“Finding out that he wanted his show in my building was very special information for me—it brings tears to my eyes,” Frank Gehry said in a video played in the Guggenheim’s basement theater last night. He was talking about John Chamberlain, whose retrospective is on view in the museum above. It will travel to Mr. Gehry’s Bilbao branch next year. The architect welled up as he spoke. “I knew he liked me and stuff, but that’s a big, mother compliment for me, so thank you, John.”
The memorial was organized by the Guggenheim and the Dia Art Foundation to pay tribute to Chamberlain, the hard-charging sculptor of shredded and contorted automobile metal who died in December at the age of 84. The crowd included the directors of the Guggenheim and Dia, Richard Armstrong and Philippe Vergne, Chamberlain’s last dealer, Larry Gagosian, as well as artist Frank Stella, dealer Tony Shafrazi, patron Christophe de Menil and members of his family.
Like many of his friends and supporters who took turns speaking, Mr. Gehry offered stories of the artist’s irreverent and combative side to balance the evening’s more sentimental moments. He recalled the time that he and Michael Asher spotted John Chamberlain in a full suit as they cruised to the Pacific Ocean to “brave the gods” sailing. The sculptor asked to join them. “He got soaking wet in his bloody suit and he loved it,” Mr. Gehry said, marveling at the memory of that day. “I’ve never seen anyone take to the ocean in that way.” The artist began sailing regularly after that. “I’d heard he’d become a damn good sailor,” he said.
The director James Signorelli, who first met Chamberlain at Max’s Kansas City, also had a sailing story. Decades ago, the two of them were out in Gardiners Bay on the north end of Long Island. “John wasn’t paying attention at all,” he said gruffly. “His eyes were everywhere except where they should be, from my point of view.” So Mr. Signorelli asked him to explain what exactly what he was doing.
Chamberlain pointed off into the distance, “Do you see that?” (“There was nothing out there,” Mr. Signorelli told the Guggenheim crowd.) “Do you see that?” Chamberlain asked again, almost growling this time in Mr. Signorelli’s telling.
“You mean, the horizon?” his friend responded, incredulously.
“Well, the thing is, you never want to go to far above or below that line.”
“I had smoke coming out of my ears,” his friend recalled. “An hour later, we’re heading into the East Hampton harbor, and John is again all over the place, and he runs this $35,000 classic yacht aground only a hundred feet from the entrance.”
The painter James Rosenquist met the artist even earlier, back in 1956, at a party in Westchester with Romare Bearden and the actor George Reeves, who played Superman on TV. “I went on to become friends later in New York with Romie and John,” he explained. “I didn’t become friends with Superman because he shot himself.”
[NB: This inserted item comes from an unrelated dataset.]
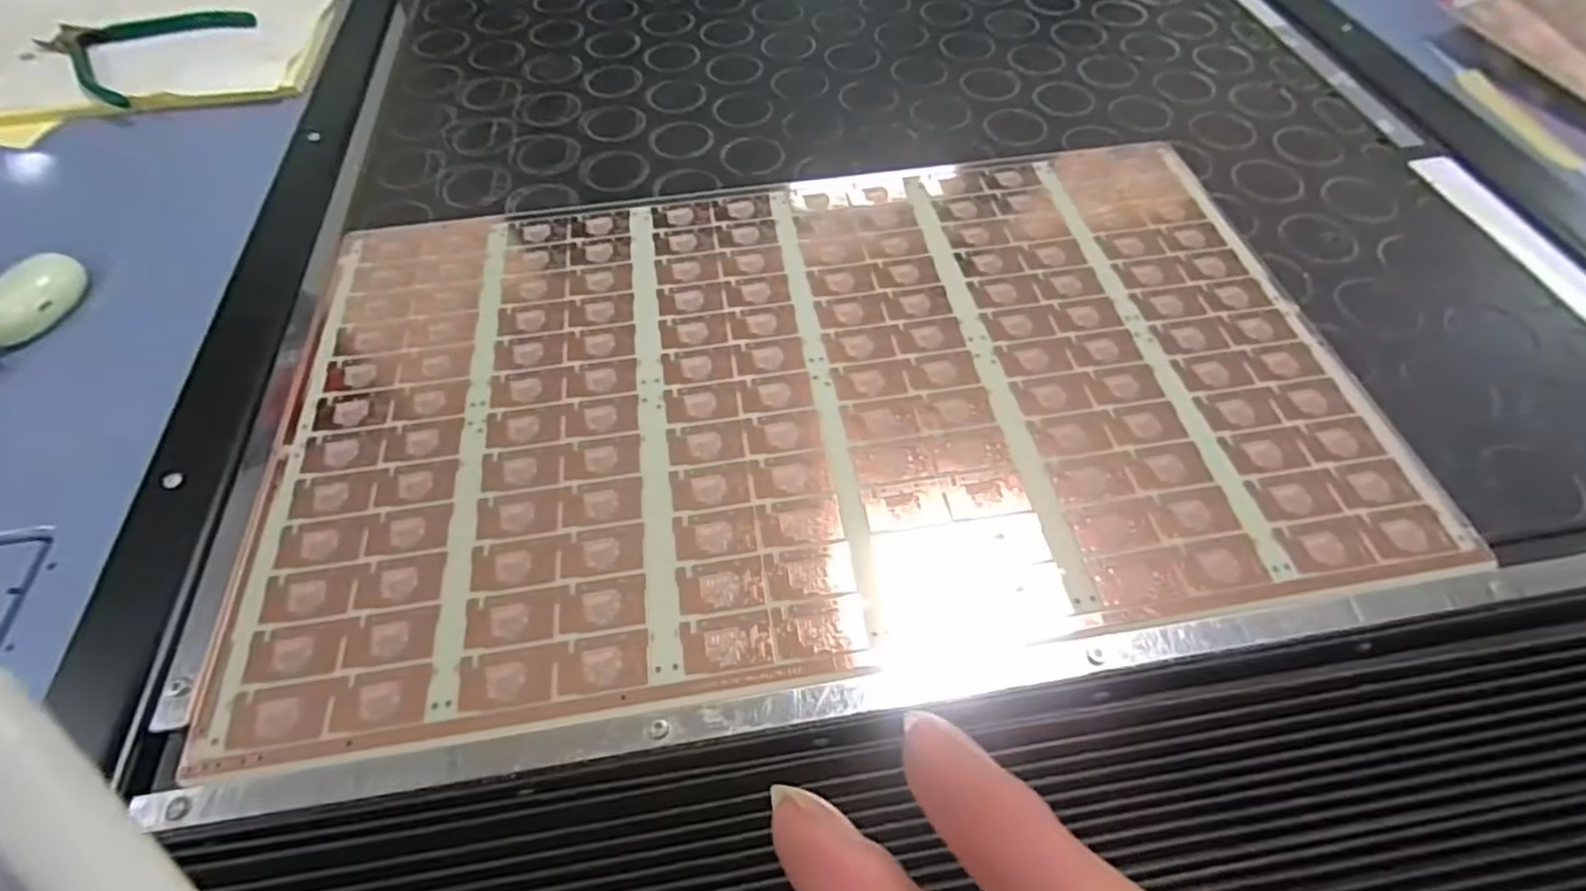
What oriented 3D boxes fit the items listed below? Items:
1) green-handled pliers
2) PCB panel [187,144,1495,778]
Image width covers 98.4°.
[{"bbox_3d":[-0.507,-0.304,0.518,0.132,0.011,0.128,16,58,11],"label":"green-handled pliers"},{"bbox_3d":[0.012,-0.038,0.345,0.505,0.009,0.296,-8,57,-5],"label":"PCB panel"}]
One day he walked into Dillon’s Bar, where Chamberlain, Jasper Johns and John Cage were playing shuffleboard. “Chamberlain grabbed me and put a headlock on my neck,” Mr. Rosenquist said, recalling proudly that—in fine condition—he broke the headlock and sent Chamberlain crashing down on a neighboring table. He then proceeded to beat him in an arm-wrestling match.
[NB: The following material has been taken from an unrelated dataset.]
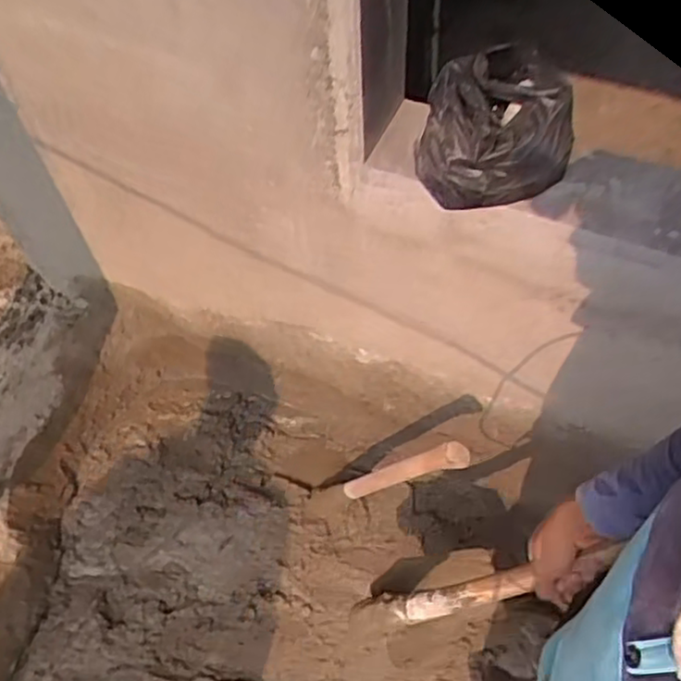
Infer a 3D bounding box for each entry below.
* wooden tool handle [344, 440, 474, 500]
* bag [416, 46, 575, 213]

“John’s amazing dichotomy is this fantastic rambunctiousness contrasted with his artistic ability to produce such delicate and colorful sculptures out of ruptured chunks of metal from automobile crashes,” Mr. Rosenquist said.
“He could be gruff, but there was always affection,” said the Whitney’s chief curator, Donna De Salvo, who remembered the pinball machines in his Sarasota, Fla., studio, and his “mean spaghetti bolognese.” She fondly recalled a night spent sleeping on one of his foam couch sculptures down there.
Writer and editor Betsy Baker remembered watching Chamberlain carve one of those foam sculptures with an electric carving knife before a gallery show in Chicago. “They were white as snow,” she said, adding that “the couches and foam sculptures were obviously perishable, as was much discussed at the time, and it seems now quite miraculous that a lot of them have survived.” (There’s a recent one, dated 2007, on view right now at the top of the museum’s rotunda.) “It’s a terrible blow of fate that John didn’t live to see this current exhibition,” she added.
The most winningly—fittingly—abstract tributes were offered by Bill Charlap, who played two short piano pieces—alternately somber and vaguely jazzy—and Heiner Friedrich, the art dealer turned Dia cofounder. “Meeting the sculptures of John, nothing needs to be said about them, nothing needs to be discussed,” he said quietly, with his faint German accent. “They open their eyes to you if you face them, and say, address and manifest inspiration through your presence with their presence. Nothing will pass. It is now and eternity, which are identical.”
Mr. Friedrich admitted that he wished the installation on view above would stay permanently. “This is certainly a great wish for all of us here to manifest a space in New York with sculptures by John present—and permanently present—and this is something we will all work on,” he said.
“I can see you already marching,” he told the audience, “and I’m very excited for this. Yes.”